Two nurses accompanied him to court on account of his ill-health, and he was provided with water during the trial.
Ji, a former motorcycle driver, was reportedly the victim of a brutal attack by police officers in the southern city of Dongguan, which confined him to a wheelchair in 2005.
The bombing spotlighted how frustration over low-level abuses in China can flare up to trouble the authorities, analysts said.
Before detonating the explosive, Ji passed out leaflets highlighting his struggle to sue authorities for the attack, and warned passers-by to move away.
Ji had "lost all hope with society", following an unsuccessful battle for compensation, Hong Kong broadcaster Phoenix TV reported.

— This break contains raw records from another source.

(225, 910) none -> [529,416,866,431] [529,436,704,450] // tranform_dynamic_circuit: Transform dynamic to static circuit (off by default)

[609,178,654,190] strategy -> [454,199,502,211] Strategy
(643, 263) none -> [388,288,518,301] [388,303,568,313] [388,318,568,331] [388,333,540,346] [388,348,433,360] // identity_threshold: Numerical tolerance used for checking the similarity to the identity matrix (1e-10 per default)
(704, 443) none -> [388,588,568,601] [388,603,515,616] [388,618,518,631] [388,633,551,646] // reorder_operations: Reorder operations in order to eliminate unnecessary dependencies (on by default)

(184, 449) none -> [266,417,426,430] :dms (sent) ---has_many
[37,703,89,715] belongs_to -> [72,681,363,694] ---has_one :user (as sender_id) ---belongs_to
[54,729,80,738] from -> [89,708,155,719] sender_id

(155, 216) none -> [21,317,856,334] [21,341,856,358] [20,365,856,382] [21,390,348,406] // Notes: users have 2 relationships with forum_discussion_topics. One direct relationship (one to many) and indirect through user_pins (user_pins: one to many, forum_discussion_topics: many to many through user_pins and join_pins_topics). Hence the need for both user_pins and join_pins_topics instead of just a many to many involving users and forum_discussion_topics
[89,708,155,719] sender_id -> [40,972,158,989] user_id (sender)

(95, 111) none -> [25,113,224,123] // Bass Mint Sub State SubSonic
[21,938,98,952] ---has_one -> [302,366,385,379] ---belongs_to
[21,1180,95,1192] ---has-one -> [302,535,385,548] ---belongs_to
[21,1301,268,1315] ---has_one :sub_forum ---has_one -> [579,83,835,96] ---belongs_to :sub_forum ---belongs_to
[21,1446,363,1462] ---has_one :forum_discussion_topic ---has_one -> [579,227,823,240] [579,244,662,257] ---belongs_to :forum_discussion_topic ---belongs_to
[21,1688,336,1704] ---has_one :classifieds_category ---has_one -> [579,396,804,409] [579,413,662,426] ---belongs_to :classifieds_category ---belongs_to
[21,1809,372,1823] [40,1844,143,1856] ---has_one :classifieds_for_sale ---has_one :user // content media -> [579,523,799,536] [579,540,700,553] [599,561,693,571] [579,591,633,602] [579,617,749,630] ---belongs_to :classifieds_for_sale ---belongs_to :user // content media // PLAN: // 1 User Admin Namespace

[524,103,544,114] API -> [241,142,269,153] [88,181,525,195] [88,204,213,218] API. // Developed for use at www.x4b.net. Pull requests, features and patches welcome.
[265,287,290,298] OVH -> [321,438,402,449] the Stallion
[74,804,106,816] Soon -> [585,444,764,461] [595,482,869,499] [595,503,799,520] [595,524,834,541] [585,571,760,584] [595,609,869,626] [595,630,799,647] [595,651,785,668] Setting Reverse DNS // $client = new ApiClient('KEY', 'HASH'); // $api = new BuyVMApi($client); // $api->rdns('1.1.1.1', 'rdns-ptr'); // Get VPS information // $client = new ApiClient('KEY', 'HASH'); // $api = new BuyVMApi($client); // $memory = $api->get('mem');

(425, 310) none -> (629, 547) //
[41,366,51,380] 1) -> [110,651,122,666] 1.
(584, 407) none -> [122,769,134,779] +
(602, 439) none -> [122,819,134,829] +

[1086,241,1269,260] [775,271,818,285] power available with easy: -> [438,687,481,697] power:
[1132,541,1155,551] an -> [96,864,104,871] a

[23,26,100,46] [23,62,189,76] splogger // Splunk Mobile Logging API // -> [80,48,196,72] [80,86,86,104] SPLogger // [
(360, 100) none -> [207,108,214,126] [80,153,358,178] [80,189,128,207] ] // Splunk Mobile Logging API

Internet users expressed sympathy for Ji after the blast, and did so again on Tuesday.
"For this social tragedy, society and the government must take responsibility," wrote one user of Sina Weibo, a social media service similar to Twitter.
Academics have estimated that protests - about anything from abuse to corruption to pollution - top 180,000 a year in China, even as the government devotes vast sums to "stability maintenance".
But legal paths for Chinese to pursue justice are limited. Courts are subject to political influence and corruption, and a system meant to let citizens lodge complaints about authorities is ineffective, with petitioners routinely finding themselves detained.